PROBLEM DESCRIPTION =
Look through the entries below and extract exactly the lines from the one containing "left hip: (78, 183, 8)" through the one containing "right shoulder: (736, 179, 0)", ends included.

____ SUPPLIED RECORDS

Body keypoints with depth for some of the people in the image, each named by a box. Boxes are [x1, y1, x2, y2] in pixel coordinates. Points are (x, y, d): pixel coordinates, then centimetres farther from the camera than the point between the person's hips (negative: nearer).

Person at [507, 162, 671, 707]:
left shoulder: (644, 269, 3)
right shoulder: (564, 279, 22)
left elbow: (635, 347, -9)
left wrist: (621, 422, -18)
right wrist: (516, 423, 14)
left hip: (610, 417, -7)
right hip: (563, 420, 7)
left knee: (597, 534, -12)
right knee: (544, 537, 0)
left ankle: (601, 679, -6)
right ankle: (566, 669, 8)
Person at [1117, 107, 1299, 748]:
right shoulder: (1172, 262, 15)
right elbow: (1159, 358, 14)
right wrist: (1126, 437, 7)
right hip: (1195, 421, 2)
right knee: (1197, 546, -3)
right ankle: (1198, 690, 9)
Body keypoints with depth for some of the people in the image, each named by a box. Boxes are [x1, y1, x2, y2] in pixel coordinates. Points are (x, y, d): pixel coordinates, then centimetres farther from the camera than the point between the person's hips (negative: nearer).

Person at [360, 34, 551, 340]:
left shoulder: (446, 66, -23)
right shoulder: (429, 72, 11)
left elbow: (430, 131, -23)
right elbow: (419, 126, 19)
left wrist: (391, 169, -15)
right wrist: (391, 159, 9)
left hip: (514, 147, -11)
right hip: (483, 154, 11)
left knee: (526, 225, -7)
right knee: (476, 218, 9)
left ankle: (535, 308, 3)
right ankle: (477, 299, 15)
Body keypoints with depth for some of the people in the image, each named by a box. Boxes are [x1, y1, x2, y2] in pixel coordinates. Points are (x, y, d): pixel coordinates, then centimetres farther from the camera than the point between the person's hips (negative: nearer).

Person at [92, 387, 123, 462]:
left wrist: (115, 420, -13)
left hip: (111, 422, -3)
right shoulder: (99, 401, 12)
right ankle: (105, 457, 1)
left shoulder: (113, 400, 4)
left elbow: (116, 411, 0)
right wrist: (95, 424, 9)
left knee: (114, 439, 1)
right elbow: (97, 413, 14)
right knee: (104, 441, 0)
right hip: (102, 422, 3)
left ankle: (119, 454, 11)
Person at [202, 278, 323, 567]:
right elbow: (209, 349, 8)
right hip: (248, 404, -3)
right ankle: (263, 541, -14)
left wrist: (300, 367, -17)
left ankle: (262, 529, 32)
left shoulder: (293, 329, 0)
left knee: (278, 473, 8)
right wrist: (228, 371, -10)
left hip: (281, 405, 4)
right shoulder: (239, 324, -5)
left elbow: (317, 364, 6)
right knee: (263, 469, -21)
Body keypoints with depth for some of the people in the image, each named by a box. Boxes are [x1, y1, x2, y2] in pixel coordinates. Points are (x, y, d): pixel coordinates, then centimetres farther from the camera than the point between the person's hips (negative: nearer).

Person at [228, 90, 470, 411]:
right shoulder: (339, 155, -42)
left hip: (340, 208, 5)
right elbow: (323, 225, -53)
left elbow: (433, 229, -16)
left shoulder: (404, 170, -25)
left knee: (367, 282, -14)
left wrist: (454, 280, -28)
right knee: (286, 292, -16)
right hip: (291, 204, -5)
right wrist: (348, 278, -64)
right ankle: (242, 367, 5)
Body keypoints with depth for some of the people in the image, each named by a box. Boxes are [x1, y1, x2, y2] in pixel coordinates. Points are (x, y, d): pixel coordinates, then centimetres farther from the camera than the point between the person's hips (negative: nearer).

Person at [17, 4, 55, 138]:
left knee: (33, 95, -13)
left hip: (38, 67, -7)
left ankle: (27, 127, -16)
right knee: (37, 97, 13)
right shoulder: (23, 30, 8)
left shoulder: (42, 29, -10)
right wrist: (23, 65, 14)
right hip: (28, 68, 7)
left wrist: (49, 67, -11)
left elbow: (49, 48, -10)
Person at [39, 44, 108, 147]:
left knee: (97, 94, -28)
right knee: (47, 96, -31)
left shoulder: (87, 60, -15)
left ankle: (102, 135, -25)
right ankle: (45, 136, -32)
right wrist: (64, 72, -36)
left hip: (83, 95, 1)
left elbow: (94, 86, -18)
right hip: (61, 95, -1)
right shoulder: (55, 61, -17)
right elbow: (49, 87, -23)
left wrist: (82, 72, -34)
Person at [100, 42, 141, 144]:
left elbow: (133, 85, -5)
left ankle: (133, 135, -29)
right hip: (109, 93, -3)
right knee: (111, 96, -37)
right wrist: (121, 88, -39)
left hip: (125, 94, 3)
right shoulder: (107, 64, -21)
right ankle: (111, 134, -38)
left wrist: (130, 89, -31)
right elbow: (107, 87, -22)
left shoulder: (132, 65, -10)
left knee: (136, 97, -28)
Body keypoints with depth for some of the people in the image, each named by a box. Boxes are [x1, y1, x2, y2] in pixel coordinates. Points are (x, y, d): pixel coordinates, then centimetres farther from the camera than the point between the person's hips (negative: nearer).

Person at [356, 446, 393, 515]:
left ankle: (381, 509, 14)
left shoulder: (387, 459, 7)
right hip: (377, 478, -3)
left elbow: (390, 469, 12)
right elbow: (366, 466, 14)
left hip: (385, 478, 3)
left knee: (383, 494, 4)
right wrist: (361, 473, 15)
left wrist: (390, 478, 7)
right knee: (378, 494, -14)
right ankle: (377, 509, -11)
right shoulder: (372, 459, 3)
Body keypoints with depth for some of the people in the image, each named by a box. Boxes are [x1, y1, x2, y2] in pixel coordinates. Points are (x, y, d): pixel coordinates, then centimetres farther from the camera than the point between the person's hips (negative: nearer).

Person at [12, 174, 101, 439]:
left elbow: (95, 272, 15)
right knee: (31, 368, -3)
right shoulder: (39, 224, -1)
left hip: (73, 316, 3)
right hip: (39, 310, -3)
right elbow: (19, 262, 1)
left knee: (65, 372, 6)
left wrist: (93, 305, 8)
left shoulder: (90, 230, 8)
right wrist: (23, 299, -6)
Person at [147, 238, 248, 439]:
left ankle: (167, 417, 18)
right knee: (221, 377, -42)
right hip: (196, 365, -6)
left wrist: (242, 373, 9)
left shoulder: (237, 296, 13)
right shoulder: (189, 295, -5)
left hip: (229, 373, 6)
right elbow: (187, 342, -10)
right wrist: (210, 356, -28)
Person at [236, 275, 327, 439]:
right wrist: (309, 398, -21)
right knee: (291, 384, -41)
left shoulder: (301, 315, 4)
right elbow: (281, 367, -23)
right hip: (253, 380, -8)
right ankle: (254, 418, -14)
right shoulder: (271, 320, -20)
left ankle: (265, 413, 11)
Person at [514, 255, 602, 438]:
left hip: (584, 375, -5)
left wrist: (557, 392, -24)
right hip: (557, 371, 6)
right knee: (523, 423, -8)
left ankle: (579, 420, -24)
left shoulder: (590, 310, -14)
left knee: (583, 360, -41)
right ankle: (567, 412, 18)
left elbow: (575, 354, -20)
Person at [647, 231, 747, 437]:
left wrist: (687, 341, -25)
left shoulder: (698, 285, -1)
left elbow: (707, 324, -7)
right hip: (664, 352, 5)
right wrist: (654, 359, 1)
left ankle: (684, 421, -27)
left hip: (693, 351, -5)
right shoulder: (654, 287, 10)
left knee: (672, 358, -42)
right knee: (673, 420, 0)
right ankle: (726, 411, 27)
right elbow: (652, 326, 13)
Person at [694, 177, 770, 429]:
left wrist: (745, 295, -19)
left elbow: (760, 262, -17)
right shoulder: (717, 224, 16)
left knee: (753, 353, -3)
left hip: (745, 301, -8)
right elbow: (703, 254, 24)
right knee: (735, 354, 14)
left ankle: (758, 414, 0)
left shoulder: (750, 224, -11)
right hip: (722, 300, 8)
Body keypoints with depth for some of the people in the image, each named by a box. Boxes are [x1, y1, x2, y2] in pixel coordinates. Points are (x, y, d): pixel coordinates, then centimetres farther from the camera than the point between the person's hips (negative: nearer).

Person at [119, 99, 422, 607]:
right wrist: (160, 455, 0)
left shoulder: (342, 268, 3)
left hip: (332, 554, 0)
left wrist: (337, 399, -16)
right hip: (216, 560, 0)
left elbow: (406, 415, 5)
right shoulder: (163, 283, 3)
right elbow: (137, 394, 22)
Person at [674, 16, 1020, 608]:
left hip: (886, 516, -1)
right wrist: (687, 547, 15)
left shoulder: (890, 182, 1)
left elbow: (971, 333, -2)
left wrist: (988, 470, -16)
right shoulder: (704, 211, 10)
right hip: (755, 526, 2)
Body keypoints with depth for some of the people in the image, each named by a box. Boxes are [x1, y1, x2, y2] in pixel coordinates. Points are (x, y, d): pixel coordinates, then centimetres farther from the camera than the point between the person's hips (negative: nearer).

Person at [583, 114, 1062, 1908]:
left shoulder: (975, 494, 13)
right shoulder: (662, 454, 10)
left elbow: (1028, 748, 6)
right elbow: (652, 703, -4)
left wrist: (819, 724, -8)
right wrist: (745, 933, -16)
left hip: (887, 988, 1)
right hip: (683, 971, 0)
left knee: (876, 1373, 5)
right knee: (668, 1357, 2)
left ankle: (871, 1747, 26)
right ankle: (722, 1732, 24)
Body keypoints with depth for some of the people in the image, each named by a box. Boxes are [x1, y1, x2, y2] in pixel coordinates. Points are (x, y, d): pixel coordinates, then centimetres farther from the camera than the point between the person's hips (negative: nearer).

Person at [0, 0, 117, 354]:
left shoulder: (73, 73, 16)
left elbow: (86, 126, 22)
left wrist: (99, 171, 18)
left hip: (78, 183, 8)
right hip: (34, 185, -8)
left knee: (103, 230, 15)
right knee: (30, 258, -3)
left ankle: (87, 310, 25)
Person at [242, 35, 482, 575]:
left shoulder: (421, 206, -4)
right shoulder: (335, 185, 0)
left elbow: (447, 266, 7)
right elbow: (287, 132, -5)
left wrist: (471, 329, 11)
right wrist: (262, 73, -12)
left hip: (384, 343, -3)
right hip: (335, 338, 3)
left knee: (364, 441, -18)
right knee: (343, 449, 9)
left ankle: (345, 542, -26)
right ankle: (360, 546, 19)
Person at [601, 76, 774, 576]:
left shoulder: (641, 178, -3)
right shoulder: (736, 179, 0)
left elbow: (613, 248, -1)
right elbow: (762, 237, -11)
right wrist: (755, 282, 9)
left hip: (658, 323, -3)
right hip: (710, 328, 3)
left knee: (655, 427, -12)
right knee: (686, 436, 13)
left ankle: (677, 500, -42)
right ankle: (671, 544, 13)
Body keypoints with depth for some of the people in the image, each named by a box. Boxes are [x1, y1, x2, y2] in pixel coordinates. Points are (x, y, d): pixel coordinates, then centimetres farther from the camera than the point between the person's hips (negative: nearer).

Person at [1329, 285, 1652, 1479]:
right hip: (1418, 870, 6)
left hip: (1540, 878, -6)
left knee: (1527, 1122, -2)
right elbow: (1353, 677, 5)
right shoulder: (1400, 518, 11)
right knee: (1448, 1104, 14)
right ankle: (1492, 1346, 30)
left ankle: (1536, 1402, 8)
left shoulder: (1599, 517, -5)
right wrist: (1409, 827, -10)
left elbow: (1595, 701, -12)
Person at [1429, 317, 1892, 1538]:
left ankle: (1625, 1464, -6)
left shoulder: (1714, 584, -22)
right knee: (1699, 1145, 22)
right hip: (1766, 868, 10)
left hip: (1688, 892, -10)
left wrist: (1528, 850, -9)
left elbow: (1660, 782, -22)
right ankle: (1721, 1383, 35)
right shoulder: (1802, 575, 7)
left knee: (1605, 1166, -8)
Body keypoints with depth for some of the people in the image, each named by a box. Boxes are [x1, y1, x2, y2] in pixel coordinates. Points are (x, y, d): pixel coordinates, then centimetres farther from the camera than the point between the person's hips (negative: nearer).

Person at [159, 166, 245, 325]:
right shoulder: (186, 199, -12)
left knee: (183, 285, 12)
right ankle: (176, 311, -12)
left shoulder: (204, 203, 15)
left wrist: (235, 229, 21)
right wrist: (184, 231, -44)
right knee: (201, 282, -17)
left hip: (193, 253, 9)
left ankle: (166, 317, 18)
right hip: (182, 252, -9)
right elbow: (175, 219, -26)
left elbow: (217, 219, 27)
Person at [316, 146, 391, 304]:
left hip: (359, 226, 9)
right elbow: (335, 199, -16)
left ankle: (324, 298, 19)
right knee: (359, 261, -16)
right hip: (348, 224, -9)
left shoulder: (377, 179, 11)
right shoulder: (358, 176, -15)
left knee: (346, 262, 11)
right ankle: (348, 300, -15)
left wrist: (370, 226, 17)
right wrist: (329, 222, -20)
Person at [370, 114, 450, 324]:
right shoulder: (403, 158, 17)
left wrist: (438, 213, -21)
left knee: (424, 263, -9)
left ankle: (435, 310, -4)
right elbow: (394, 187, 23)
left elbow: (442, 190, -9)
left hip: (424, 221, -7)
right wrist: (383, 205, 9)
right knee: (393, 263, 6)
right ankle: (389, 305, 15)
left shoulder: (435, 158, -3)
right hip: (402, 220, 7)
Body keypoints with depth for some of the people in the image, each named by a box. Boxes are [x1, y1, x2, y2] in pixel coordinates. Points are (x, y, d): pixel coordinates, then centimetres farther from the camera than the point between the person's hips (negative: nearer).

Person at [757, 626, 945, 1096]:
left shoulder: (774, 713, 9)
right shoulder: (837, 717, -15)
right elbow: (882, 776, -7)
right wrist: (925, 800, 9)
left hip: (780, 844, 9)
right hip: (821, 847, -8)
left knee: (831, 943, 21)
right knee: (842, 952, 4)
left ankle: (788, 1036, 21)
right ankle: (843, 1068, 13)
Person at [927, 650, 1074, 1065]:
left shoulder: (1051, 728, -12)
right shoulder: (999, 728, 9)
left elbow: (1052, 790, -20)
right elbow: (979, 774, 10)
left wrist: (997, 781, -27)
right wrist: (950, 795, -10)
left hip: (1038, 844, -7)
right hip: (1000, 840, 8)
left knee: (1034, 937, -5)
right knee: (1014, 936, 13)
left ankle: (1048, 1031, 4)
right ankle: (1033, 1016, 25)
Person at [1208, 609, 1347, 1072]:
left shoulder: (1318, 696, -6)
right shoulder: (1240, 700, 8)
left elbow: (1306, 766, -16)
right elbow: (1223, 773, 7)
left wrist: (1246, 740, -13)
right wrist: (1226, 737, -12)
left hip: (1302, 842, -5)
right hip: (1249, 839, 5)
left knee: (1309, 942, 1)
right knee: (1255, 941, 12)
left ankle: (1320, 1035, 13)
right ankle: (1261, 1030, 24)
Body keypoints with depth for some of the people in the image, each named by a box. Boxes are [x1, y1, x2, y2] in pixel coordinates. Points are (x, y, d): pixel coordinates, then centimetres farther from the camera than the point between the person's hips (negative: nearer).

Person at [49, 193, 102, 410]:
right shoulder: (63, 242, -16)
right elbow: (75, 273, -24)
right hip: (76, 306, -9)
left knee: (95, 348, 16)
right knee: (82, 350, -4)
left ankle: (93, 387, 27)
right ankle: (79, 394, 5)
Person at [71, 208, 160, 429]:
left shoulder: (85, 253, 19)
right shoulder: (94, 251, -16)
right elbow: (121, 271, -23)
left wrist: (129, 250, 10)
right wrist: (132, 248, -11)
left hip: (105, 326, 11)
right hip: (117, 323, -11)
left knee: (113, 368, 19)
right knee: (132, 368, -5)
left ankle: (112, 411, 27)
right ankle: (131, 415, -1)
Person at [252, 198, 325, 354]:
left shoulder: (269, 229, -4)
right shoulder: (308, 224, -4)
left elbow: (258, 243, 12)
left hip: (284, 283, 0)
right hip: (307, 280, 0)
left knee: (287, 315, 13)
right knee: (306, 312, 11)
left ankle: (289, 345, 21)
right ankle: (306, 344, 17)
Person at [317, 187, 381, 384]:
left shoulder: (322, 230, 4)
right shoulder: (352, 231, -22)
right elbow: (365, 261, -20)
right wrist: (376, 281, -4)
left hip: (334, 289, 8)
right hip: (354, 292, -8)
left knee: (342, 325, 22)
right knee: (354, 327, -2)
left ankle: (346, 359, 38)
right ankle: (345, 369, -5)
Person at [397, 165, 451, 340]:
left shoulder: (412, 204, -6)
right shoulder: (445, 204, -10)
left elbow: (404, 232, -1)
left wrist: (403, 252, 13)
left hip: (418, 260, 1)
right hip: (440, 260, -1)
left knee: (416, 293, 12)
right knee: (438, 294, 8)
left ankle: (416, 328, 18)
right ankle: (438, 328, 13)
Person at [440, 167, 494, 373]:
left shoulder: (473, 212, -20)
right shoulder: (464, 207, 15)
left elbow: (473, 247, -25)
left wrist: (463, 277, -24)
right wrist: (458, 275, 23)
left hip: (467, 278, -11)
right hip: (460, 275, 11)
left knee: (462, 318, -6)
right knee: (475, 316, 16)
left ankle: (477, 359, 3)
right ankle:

________

ANSWER SPACE =
left hip: (78, 183, 8)
right hip: (34, 185, -8)
left knee: (103, 230, 15)
right knee: (30, 258, -3)
left ankle: (87, 310, 25)
Person at [242, 35, 482, 575]:
left shoulder: (421, 206, -4)
right shoulder: (335, 185, 0)
left elbow: (447, 266, 7)
right elbow: (287, 132, -5)
left wrist: (471, 329, 11)
right wrist: (262, 73, -12)
left hip: (384, 343, -3)
right hip: (335, 338, 3)
left knee: (364, 441, -18)
right knee: (343, 449, 9)
left ankle: (345, 542, -26)
right ankle: (360, 546, 19)
Person at [601, 76, 774, 576]:
left shoulder: (641, 178, -3)
right shoulder: (736, 179, 0)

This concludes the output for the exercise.